What needs to be done: Copy each line from the records below in which the word "biography" is found.
+++ Stored data +++
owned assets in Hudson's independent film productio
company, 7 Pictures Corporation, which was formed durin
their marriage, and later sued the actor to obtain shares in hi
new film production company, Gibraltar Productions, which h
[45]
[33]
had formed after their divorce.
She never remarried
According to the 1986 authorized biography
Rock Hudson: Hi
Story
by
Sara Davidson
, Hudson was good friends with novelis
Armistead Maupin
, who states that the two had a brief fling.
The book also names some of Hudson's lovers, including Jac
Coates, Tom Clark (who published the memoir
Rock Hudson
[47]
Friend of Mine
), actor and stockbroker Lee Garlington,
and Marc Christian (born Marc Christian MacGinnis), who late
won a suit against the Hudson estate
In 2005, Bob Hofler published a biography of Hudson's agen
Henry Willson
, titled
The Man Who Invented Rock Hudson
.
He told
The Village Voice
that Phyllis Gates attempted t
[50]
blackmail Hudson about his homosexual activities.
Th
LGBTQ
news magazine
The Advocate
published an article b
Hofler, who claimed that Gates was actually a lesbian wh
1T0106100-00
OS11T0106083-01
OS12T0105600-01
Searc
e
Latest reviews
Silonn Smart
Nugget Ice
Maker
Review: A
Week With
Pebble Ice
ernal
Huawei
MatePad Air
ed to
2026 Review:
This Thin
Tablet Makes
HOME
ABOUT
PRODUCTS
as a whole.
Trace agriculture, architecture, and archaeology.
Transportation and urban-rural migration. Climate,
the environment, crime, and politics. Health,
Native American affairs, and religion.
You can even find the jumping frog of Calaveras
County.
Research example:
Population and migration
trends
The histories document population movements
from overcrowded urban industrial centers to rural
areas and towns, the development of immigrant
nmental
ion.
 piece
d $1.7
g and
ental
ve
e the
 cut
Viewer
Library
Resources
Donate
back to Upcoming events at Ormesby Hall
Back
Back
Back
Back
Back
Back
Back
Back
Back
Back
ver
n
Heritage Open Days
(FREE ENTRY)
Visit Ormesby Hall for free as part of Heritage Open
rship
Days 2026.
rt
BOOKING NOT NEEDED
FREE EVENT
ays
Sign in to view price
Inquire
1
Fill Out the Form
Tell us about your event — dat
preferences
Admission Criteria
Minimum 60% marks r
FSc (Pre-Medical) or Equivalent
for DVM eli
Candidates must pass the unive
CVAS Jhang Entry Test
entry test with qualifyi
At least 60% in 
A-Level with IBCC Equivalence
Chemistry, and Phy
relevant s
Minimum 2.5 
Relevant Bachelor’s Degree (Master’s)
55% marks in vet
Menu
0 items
+++
+++ Stored data +++
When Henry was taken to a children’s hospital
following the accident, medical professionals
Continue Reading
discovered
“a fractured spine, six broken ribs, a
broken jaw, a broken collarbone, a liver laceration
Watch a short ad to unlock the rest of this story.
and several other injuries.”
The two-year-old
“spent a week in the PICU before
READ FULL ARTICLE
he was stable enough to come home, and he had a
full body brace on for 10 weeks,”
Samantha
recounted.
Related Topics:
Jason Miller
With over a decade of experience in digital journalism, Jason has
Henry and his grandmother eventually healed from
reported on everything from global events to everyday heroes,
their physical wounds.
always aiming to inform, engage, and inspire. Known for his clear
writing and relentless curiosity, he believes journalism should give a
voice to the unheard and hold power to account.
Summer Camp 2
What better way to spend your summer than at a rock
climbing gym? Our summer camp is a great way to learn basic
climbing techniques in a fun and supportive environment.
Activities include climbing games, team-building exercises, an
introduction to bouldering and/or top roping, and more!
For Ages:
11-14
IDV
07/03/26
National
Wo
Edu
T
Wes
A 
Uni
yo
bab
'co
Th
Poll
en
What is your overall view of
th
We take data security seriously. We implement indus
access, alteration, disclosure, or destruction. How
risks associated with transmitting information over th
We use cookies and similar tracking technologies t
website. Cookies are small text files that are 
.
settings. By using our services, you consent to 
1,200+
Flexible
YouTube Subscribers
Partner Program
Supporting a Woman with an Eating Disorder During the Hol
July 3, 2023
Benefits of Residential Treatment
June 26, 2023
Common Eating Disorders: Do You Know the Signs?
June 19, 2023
+++
Answer space:
According to the 1986 authorized biography
In 2005, Bob Hofler published a biography of Hudson's agen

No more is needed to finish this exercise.